16.30 uur. "Daar heb je Meurs!". "Ha Ron!. Waar bleef je nu man?. We hebben op je gewacht". Ron meldt trots dat hij alleen zeer copieus heeft ontbeten. Hij gaat met een paar man weg, om een paasprocessie te gaan bekijken (een echte). De rest vindt dat je ook vanaf het terras een uitstekend beeld van Malta hebt, en blijft potten rukken op het terras.

Om 18.00 wordt er een einde gemaakt aan de sessie. "Laten we ook maar naar die paasprocessie gaan. Beetje zonde om de hele toeristische dag te gaan zitten zuipen". Met een hobbelende oude bus wordt Valetta bereikt. "Wat waren die triathlonners trouwens een sukkels". "Eigenlijk zijn wij ook triathlonners: vijf uur peren, half uurtje meuren in de bus, vijf uur peren". In Valetta (wel mooi trouwens: kleine straatjes, hoge oude huizen, gele natuurlijk) stappen we uit, lopen een straat in en kijk, een hoop mensen bij een kerk. Ja hoor, binnen twee minuten stuiten we op een paasprocessie. Onder grote publieke belangstelling wordt door een hoop verklede mensen de hele inventaris van de kerk naar buiten gedragen. Daarna gaat men aan de wandel en slaat een straat in.
Wij besluiten de processie niet te volgen maar duiken een kleine pub in om deze tien minuten cultuurpracht en praal op ons in te laten werken. De TV staat op Baywatch en we bestellen een taxi naar Saint Julian. De Baljo zit even stuk. "Ach Jezus, nee toch!" schrikt hij als er weer een dubbele rij potten op tafel wordt gezet. "Ja, die taxi komt over tien minuten, dus we hebben gelijk dubbel besteld".

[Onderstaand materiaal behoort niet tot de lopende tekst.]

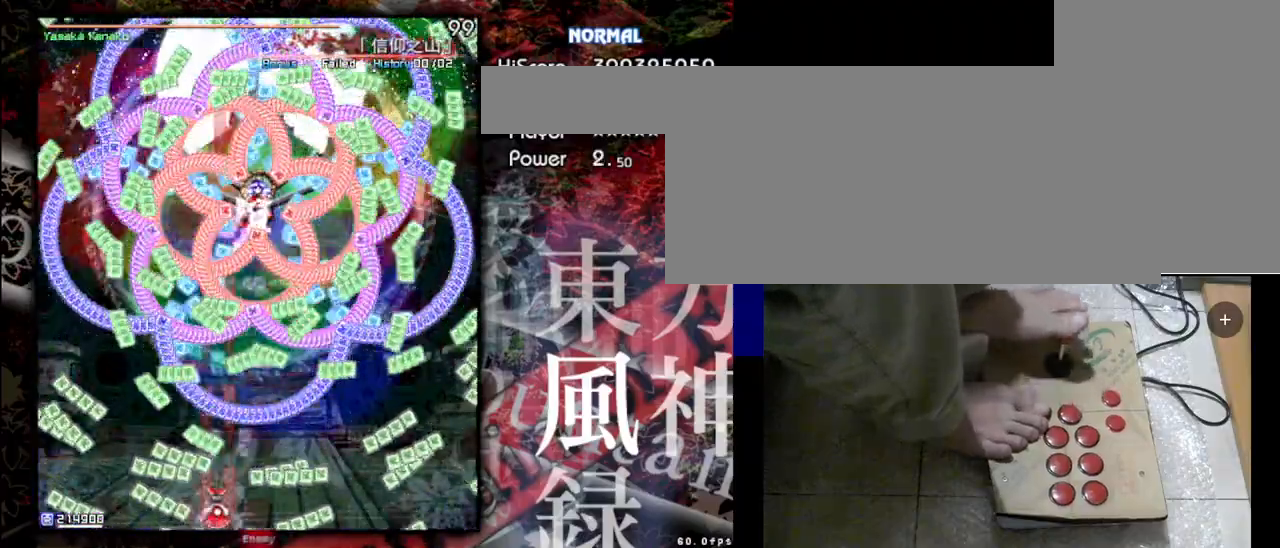
{"keys": ["shift", "z"], "events": []}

Het taxibusje is er. De laatste slokken worden met moeite naar binnen gegoten. U kent het wel: je bent nog niet lam, maar zit gewoon tot aan je keel vol bier. Loos gaat naast de chauffeur zitten. De man rijdt weg en Loos begint weer af te dingen. "Nononono that's too much". Hij noemt een bedrag dat ongeveer de helft is van de taxibaf. Deze trapt daarop zo hard op zijn rem dat we met vierkante banden verder gaan, waarop Loos wederom door medepassagiers wordt gemaand zijn bek te houden. Het is een jolige boel in de bus, daar heeft de biermarathon wel voor gezorgd. "Kijk daar, een oud fort". "Is dat zo bijzonder?. We zitten zelf in een oude Ford".


We vragen de baf of hij een gezellige "veel proppen voor weinig" eettent kent in de stad. Hierop rijdt hij langs wat restaurants. Op een gegeven moment stapt hij uit om te kijken of er plaats is. Op aandrang van zijn medepassagiers klimt Ordonnans Loos achter het stuur. Loos start, schakelt en daar gaan we de straat uit. Even een blokje om. Loos heeft hem net weer geparkeerd als de Baf hevig ongerust aan komt rennen. De opluchting dat zijn bus nog heel is, wint het van zijn woede, vooral als Loos meldt: "It was blocking the traffic, so we parked it for you". Gemakshalve wordt het blokje om niet vermeld.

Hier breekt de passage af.